§ **Tarefa A**:
Transcreva sem nenhuma alteração todas as linhas dos registros apresentados abaixo, deixando as imagens fora da sua resposta.

§ **Trecho selecionado**:
---
Multiplicam-se, nos
mais diversos meios, análises que apontam para o caráter fascista do governo
Bolsonaro. Artigos, crônicas, ensaios, entrevistas. Como nunca na história da
análise política do Brasil, parece haver um consenso de que vivemos um período
nebuloso de nossa democracia, seriamente ameaçada pelo autoritarismo do atual
governo e pela corrosão de suas instituições fundamentais.
Os defensores do
governo Bolsonaro (sim, eles ainda existem) acusam tais análises de serem
exageradas, coisa de comunista, da imprensa contrária ao governo e de
intelectuais propagadores do marxismo cultural.
Como vivemos em um
tempo em que o óbvio precisa ser dito e demonstrado todos os dias, talvez seja
bom (re)lembrar alguns processos que caracterizaram o nazismo na Alemanha, a
fim de fomentar análises comparativas e, com isso, pensarmos sobre o fantasma
do fascismo a partir de elementos históricos concretos. Se nosso objetivo é
evitar repetir os erros que a humanidade cometeu em sua história, é revisitando
essa história que encontraremos os elementos para compreender as tentações que
ameaçam nosso presente.
A grande alucinação
coletiva que justificou o genocídio contra os judeus e, em geral, todas as
ações do governo de Adolf Hitler, não surgiu de repente na Alemanha. As bases
do nazismo remetem à segunda metade do século XVIII, à unificação da Alemanha
e, de modo especial, à Primeira Guerra Mundial.
Na Primeira Guerra
Mundial a Alemanha não foi apenas derrotada. Ela foi humilhada, e os alemães
sobreviventes herdaram um país destruído, economicamente em frangalhos,
culturalmente esfacelado, socialmente confuso e politicamente desorientado.
Ressentidos e com desejo de vingança, os alemães precisavam de um alvo para
atribuir a culpa pelo que estavam passando.
Em situações desse
tipo, sempre surgem as tentações por explicações fáceis, por modelos que
simplifiquem a realidade e lhe deem um sentido imediato. De repente surge uma
narrativa, tão simplória quanto acessível, na qual os judeus e os comunistas
(sim, os comunistas) apareciam como culpados pela derrocada do país,
mancomunados que estavam para controlar o governo e os bancos e enriquecer às
custas do povo alemão.
---
§ **Tarefa B**:
Prossiga o texto sobre o fascismo e o nazismo a partir da última frase apresentada acima.

§ **Dados de fotos de instrumentos de medição**:
---
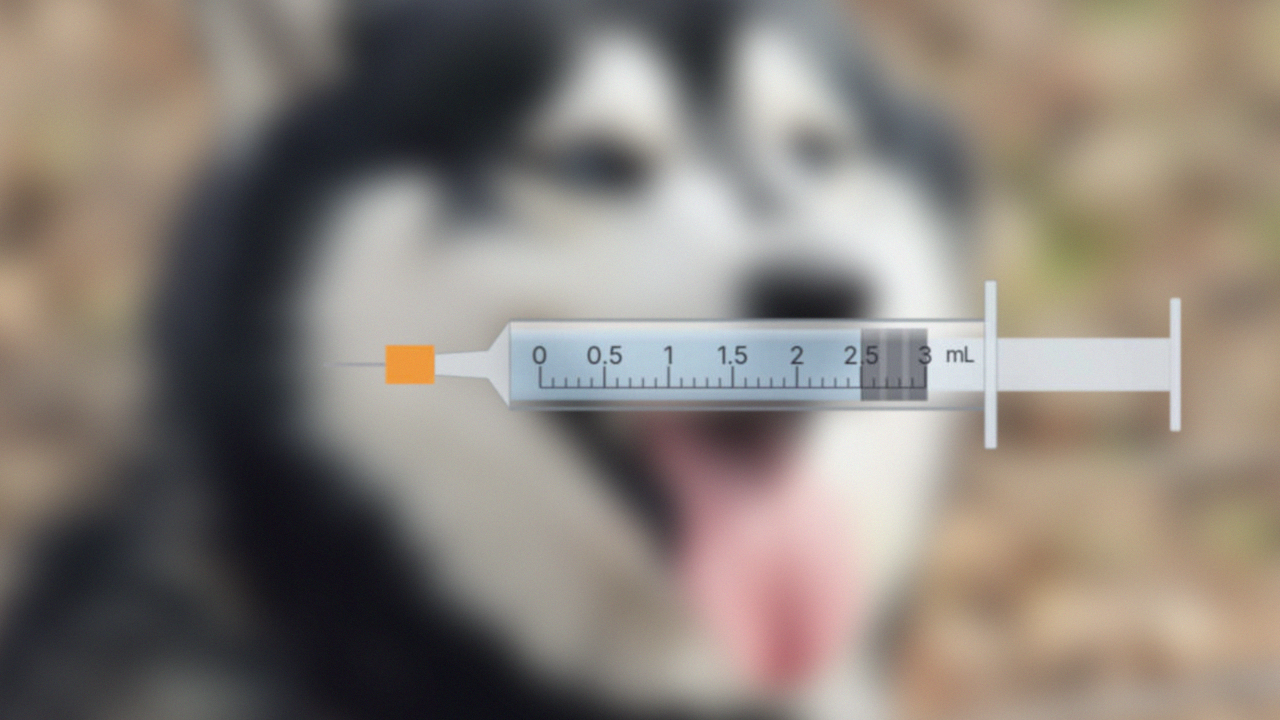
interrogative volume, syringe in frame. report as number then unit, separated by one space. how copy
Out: 2.5 mL
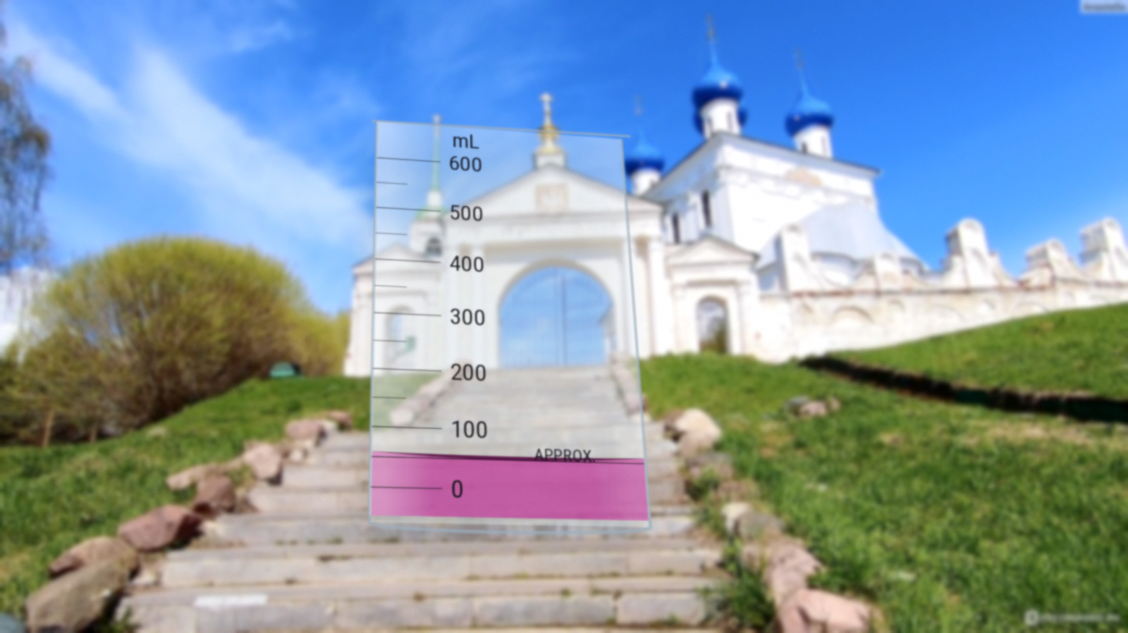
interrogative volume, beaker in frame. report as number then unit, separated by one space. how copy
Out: 50 mL
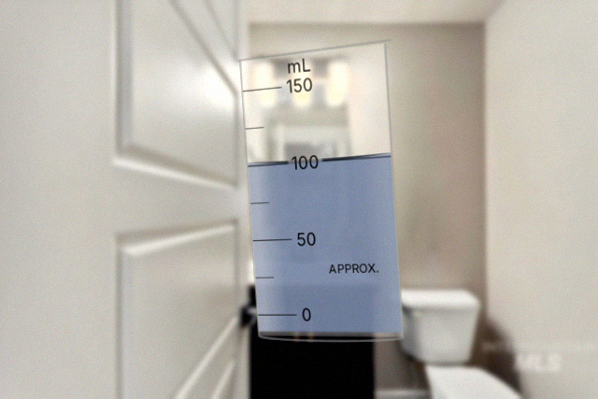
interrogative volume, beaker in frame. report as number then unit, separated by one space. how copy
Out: 100 mL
---
§ **Resposta A**:
interrogative volume, syringe in frame. report as number then unit, separated by one space. how copy
Out: 2.5 mL
interrogative volume, beaker in frame. report as number then unit, separated by one space. how copy
Out: 50 mL
interrogative volume, beaker in frame. report as number then unit, separated by one space. how copy
Out: 100 mL

§ **Resposta B**:
Ora, depois de
disseminada uma explicação simplista para os problemas, o segundo passo é o
surgimento, ainda como decorrência natural, de uma solução também simples: a
eliminação dos judeus e dos comunistas. Afinal, os alemães não são apenas
fisicamente superiores como raça, eles são também superiores no campo moral. Eles
são mais dignos, são mais trabalhadores, são mais respeitáveis, são mais
honestos. São, enfim, uma raça superior em todos os sentidos, e se a Alemanha
enquanto nação está arruinada, é porque teve seu comando nas mãos de pessoas
que não representavam o ideal de pureza e superioridade do povo alemão.
A eliminação dos judeus
e dos comunistas, portanto, surge como solução geral para todos os males da
Alemanha, pois ela extinguiria a origem de todos os problemas: o fato de a
Alemanha ter sido tomada por representantes de raças fisicamente inferiores e
moralmente degeneradas.
(A essa altura o raro
leitor já estará percebendo as semelhanças...).
Para implantar tal
solução, é preciso um governo forte e profundamente ligado aos ideais mais
elementares do nacionalismo Alemão. E assim surge Hitler, veterano da Primeira
Guerra, uma caricatura dos ideais de passado e de nação que os alemães anseiam
por resgatar.
O início do movimento
nazista não é bélico, é ideológico. Desenvolve-se todo um arcabouço simbólico, uma
mitologia da Alemanha, de seu passado, de seu povo. Até mesmo o mito da criação
é reinventado, com o jardim do Éden sendo transfigurado em uma versão nórdica
do conto bíblico, como um local gelado, coberto de neve e inspirado na
mitologia escandinava.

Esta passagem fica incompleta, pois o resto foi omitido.